[INSTRUCTIONS TO FOLLOW] Could you set down the records below exactly as they are, with no pictures?
:: RECORD EXCERPTS
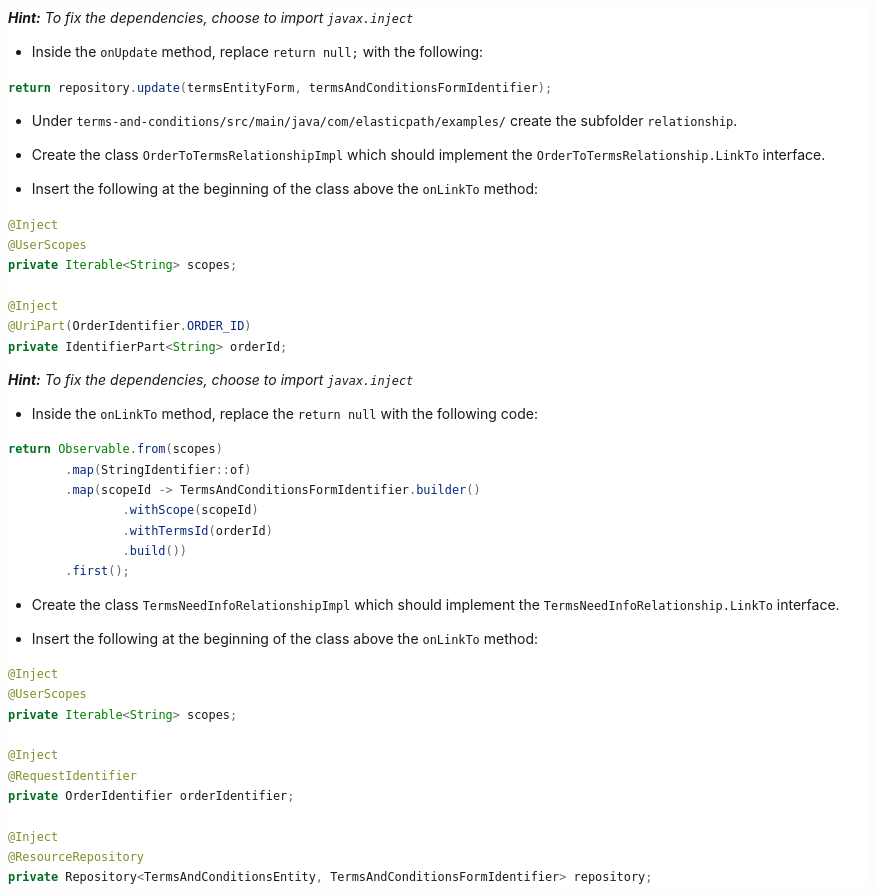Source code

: _**Hint:** To fix the dependencies, choose to import `javax.inject`_

* Inside the `onUpdate` method, replace `return null;` with the following:

```java
return repository.update(termsEntityForm, termsAndConditionsFormIdentifier);
```

* Under `terms-and-conditions/src/main/java/com/elasticpath/examples/` create the subfolder `relationship`.

* Create the class `OrderToTermsRelationshipImpl` which should implement the `OrderToTermsRelationship.LinkTo` interface. 

* Insert the following at the beginning of the class above the `onLinkTo` method:

``` java
@Inject
@UserScopes
private Iterable<String> scopes;

@Inject
@UriPart(OrderIdentifier.ORDER_ID)
private IdentifierPart<String> orderId;
```

_**Hint:** To fix the dependencies, choose to import `javax.inject`_

* Inside the `onLinkTo` method, replace the `return null` with the following code:

```java
return Observable.from(scopes)
        .map(StringIdentifier::of)
        .map(scopeId -> TermsAndConditionsFormIdentifier.builder()
                .withScope(scopeId)
                .withTermsId(orderId)
                .build())
        .first();
```

* Create the class `TermsNeedInfoRelationshipImpl` which should implement the `TermsNeedInfoRelationship.LinkTo` interface. 

* Insert the following at the beginning of the class above the `onLinkTo` method:

``` java
@Inject
@UserScopes
private Iterable<String> scopes;

@Inject
@RequestIdentifier
private OrderIdentifier orderIdentifier;

@Inject
@ResourceRepository
private Repository<TermsAndConditionsEntity, TermsAndConditionsFormIdentifier> repository;
```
::::
[OUTPUT]
Source code

: _**Hint:** To fix the dependencies, choose to import `javax.inject`_

* Inside the `onUpdate` method, replace `return null;` with the following:

```java
return repository.update(termsEntityForm, termsAndConditionsFormIdentifier);
```

* Under `terms-and-conditions/src/main/java/com/elasticpath/examples/` create the subfolder `relationship`.

* Create the class `OrderToTermsRelationshipImpl` which should implement the `OrderToTermsRelationship.LinkTo` interface. 

* Insert the following at the beginning of the class above the `onLinkTo` method:

``` java
@Inject
@UserScopes
private Iterable<String> scopes;

@Inject
@UriPart(OrderIdentifier.ORDER_ID)
private IdentifierPart<String> orderId;
```

_**Hint:** To fix the dependencies, choose to import `javax.inject`_

* Inside the `onLinkTo` method, replace the `return null` with the following code:

```java
return Observable.from(scopes)
        .map(StringIdentifier::of)
        .map(scopeId -> TermsAndConditionsFormIdentifier.builder()
                .withScope(scopeId)
                .withTermsId(orderId)
                .build())
        .first();
```

* Create the class `TermsNeedInfoRelationshipImpl` which should implement the `TermsNeedInfoRelationship.LinkTo` interface. 

* Insert the following at the beginning of the class above the `onLinkTo` method:

``` java
@Inject
@UserScopes
private Iterable<String> scopes;

@Inject
@RequestIdentifier
private OrderIdentifier orderIdentifier;

@Inject
@ResourceRepository
private Repository<TermsAndConditionsEntity, TermsAndConditionsFormIdentifier> repository;
```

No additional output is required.